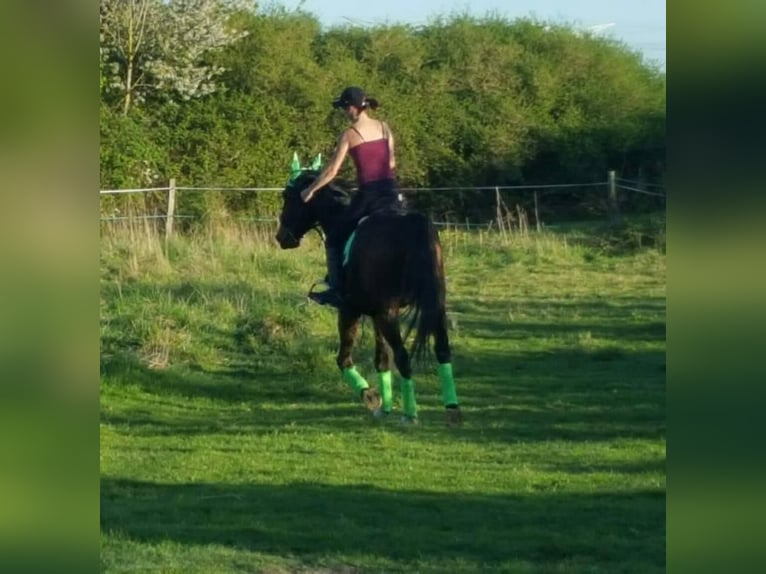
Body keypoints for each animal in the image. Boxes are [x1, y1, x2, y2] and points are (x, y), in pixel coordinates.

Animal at [280, 169, 464, 426]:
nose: (281, 237)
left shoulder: (351, 310)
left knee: (403, 357)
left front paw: (370, 396)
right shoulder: (378, 313)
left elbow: (343, 358)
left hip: (386, 314)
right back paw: (452, 409)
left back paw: (410, 414)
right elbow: (381, 359)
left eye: (287, 197)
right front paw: (385, 407)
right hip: (432, 306)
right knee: (442, 350)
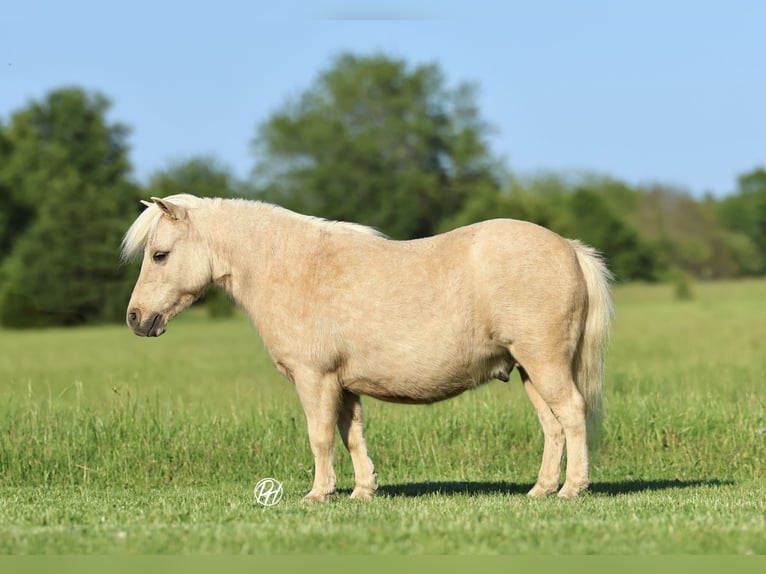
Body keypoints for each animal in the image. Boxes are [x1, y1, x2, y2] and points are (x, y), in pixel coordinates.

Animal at [122, 194, 613, 500]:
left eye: (160, 254)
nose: (135, 318)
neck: (293, 268)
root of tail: (568, 248)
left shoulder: (315, 379)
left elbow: (320, 436)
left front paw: (319, 493)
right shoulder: (344, 385)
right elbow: (351, 434)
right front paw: (363, 490)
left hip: (544, 363)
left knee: (572, 414)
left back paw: (572, 488)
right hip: (531, 369)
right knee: (552, 426)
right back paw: (542, 489)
# # #
◆ **GOAL OF THE EXERCISE**: Word for word, please, restate the lines of the listing from the one holding "nose: (281, 237)" down to the last line, leaving out any pictures.

◆ **REPLY TO THE TASK**:
nose: (281, 237)
left shoulder: (351, 310)
left knee: (403, 357)
left front paw: (370, 396)
right shoulder: (378, 313)
left elbow: (343, 358)
left hip: (386, 314)
right back paw: (452, 409)
left back paw: (410, 414)
right elbow: (381, 359)
left eye: (287, 197)
right front paw: (385, 407)
right hip: (432, 306)
right knee: (442, 350)
Body keypoints for each animal in the image. Boxes are [x1, y1, x2, y2] and points are (x, y), in pixel coordinates.

Animal at [122, 194, 613, 500]:
left eye: (160, 254)
nose: (135, 318)
neck: (293, 268)
root of tail: (568, 248)
left shoulder: (315, 379)
left elbow: (320, 436)
left front paw: (319, 493)
right shoulder: (344, 385)
right elbow: (351, 434)
right front paw: (363, 490)
left hip: (544, 363)
left knee: (572, 414)
left back paw: (572, 488)
right hip: (531, 369)
right knee: (552, 426)
right back paw: (542, 489)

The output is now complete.